◆ **Text section**:
____________________

House prices are rising faster at the bottom end of the market than the top, as competition among first home buyers intensifies following the introduction of the federal government’s 5 per cent deposit scheme.
Dwellings with values below the government’s expanded first home guarantee scheme rose by 1.2 per cent nationally, while property prices above the scheme’s caps increased by 1 per cent in October, according to an analysis by Cotality.
The data provider undertook the analysis to assess the initial impacts of the first home buyer scheme which came into effect on October 1. The government has raised the price caps for eligible property purchases and scrapped income limits to allow an unlimited number of first home buyers to enter the market with a 5 per cent deposit without having to pay lenders’ mortgage insurance.
The price caps are $1.5 million in Sydney, $1 million in Brisbane and Canberra, $950,000 in Melbourne, $900,000 in Adelaide, $850,000 in Perth, $700,000 in Hobart and $600,000 in Darwin.
Cotality’s head of research, Eliza Owen, said the gap between the price growth of homes below the caps and that of homes above the cap was unusually strong when compared with data going back to 2009.
“We can’t quite definitely say there’s a causal relationship here but … it probably doesn’t help to have the additional fuel to the fire that is the expanded 5 per cent deposit scheme,” Owen said.
“There were some interesting regional and sub-market results. The inner east of Melbourne through October showed values below $950,000 increased by 1.7 per cent. That’s more than four times the rate of growth we saw for property values above $950,000.”
Sydney’s eastern suburbs showed the biggest difference in growth in NSW, with homes below the caps outperforming those above the caps by 92 basis points.
In the smaller capital cities, homes in Brisbane’s north below the cap grew by 1.9 per cent while those above grew by 1.3 per cent in October. Inner-city Perth had a 97 per cent basis point difference in growth. Homes below the cap in Adelaide’s north had a 24 basis point difference.
Hobart and Canberra were the outliers as property price growth in those areas has been slower overall, Owen said.
The bottom end of the market has been growing more quickly for the past two years, as home values have been rising up to 10 times faster than wage growth, forcing more buyers into the lower end of the market and increasing competition.
Owen said it was still too soon to completely link the October growth to the expanded first home buyer scheme but pointed out that buyers will get less for their money if everyone keeps bidding up prices to the thresholds.
Home prices grew 1.1 per cent nationally in October, the fastest monthly pace in two years. Market momentum has been building since the first February rate cut, and the guarantee came into effect when housing supply is at a record low.

____________________

◆ **Information shown**:
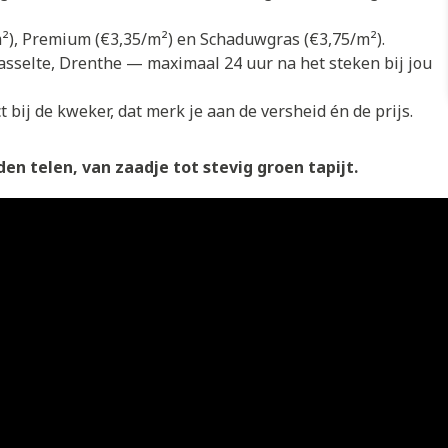
/m²), Premium (€3,35/m²) en Schaduwgras (€3,75/m²).
asselte, Drenthe — maximaal 24 uur na het steken bij jou
 bij de kweker, dat merk je aan de versheid én de prijs.
en telen, van zaadje tot stevig groen tapijt.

____________________

◆ **What needs to be done**:
Continue the article on house prices and the 5 per cent deposit scheme, starting after its final sentence.

◆ **Result for this task**:
“I do expect this to continue. Affordability constraints and the expansion of the 5 per cent deposit scheme will continue to skew purchases to the lower end of the property market. I also think the higher end could potentially underperform,” Owen said.
“This is why economists have been saying for a very long time that the way to address housing affordability is not to increase money concessions, grants for purchasing homes. It’s probably reducing the amount of money that goes into the housing market to bring prices down and one of the ways that you can do that is by limiting investment incentives for property.”
Suburbs with opportunity for first home buyers
In Sydney, Parramatta in the city’s west, Castle Hill in the north-west and Marrickville in the inner west are proving popular with first home buyers, according to analysis of mortgage inquiries by credit tracking agency Equifax.
Those suburbs are close enough to city centres and still affordable, according to Equifax’s chief solution officer Kevin James.
“I think what you’re seeing is capacity to borrow is not quite getting them into the [more popular] areas,” James said. By contrast, favoured suburbs in Melbourne are still accessible for new buyers.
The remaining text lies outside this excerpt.